If you want a vaginal birth, you probably will not want to go to a doctor or hospital with a 45% c-section rate.  These are important things moms who’ve been through these situations wish they knew to AVOID the situation altogether.

Here’s the kick in the pants… According to the United Nations, the US ranks in the bottom of industrialized nations in infant & maternal health indicators. We’re using the world’s best & highest trained surgeons for birth, we have the best technology on the planet, we’re just about the highest vaccinated country in the industrialized world (if not the highest) & we spend more on healthcare than anyone else in the world (according to the World Health Organization’s 2010 World Health Report).

How is it possible we rank so low?  Do those facts make sense to you?

It starts with us. So what are we gonna do about it? As always there are options:

1. Cruise in to a provider, leave everything to them, be a bystander and let your childbirth happen to you.

2. Learn enough to ask kick ace questions which will build your confidence and help you have the best birth possible WITH your provider.
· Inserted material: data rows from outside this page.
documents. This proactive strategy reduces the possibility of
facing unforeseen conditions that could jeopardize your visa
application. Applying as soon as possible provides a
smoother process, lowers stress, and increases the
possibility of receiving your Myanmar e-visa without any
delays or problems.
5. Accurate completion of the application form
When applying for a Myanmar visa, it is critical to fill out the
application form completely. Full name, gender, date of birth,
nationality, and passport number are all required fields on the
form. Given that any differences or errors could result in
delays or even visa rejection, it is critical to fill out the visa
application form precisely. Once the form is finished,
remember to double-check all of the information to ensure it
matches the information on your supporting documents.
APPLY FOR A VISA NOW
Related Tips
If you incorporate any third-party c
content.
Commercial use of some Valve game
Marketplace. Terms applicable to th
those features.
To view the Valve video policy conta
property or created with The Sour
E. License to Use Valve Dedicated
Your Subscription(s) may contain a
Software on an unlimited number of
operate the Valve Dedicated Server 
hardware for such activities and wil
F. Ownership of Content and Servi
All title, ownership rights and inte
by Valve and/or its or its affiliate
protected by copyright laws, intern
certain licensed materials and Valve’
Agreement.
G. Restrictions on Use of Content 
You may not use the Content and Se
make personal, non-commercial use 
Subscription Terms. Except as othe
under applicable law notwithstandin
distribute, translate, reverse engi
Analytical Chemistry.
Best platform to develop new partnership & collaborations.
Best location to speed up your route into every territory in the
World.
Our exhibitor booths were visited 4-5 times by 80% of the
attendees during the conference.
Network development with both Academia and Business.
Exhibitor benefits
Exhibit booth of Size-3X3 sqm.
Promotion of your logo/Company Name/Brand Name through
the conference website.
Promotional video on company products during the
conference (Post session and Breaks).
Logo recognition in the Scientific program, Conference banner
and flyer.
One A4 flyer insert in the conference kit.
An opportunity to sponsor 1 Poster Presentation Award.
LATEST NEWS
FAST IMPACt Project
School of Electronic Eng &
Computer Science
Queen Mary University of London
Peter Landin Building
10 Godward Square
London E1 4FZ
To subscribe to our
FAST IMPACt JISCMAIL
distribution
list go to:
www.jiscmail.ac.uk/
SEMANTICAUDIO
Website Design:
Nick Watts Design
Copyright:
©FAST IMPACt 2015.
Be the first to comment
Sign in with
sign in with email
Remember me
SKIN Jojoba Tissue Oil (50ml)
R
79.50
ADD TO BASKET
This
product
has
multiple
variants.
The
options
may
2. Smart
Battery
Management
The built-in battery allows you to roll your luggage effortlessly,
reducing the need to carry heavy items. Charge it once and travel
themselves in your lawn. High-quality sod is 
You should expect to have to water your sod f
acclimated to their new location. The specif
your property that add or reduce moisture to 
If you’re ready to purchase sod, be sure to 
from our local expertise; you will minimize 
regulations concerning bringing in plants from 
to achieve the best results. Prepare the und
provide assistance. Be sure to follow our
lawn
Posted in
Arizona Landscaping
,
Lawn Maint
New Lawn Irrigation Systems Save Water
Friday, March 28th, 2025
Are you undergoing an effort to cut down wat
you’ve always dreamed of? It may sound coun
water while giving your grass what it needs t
You’ll function like “the dream team.” It’s a win-win for you, your baby and your provider.

The Takeaway…

Let’s ask questions about the care we’ll get. No one will look out for our baby or us better than we will. Amazing providers (doctors & midwives) are out there. We find them by asking good questions & not accepting anything but Evidence Based Care. 

If your Maternity Care isn’t based on Evidence Based Care, what’s it based on?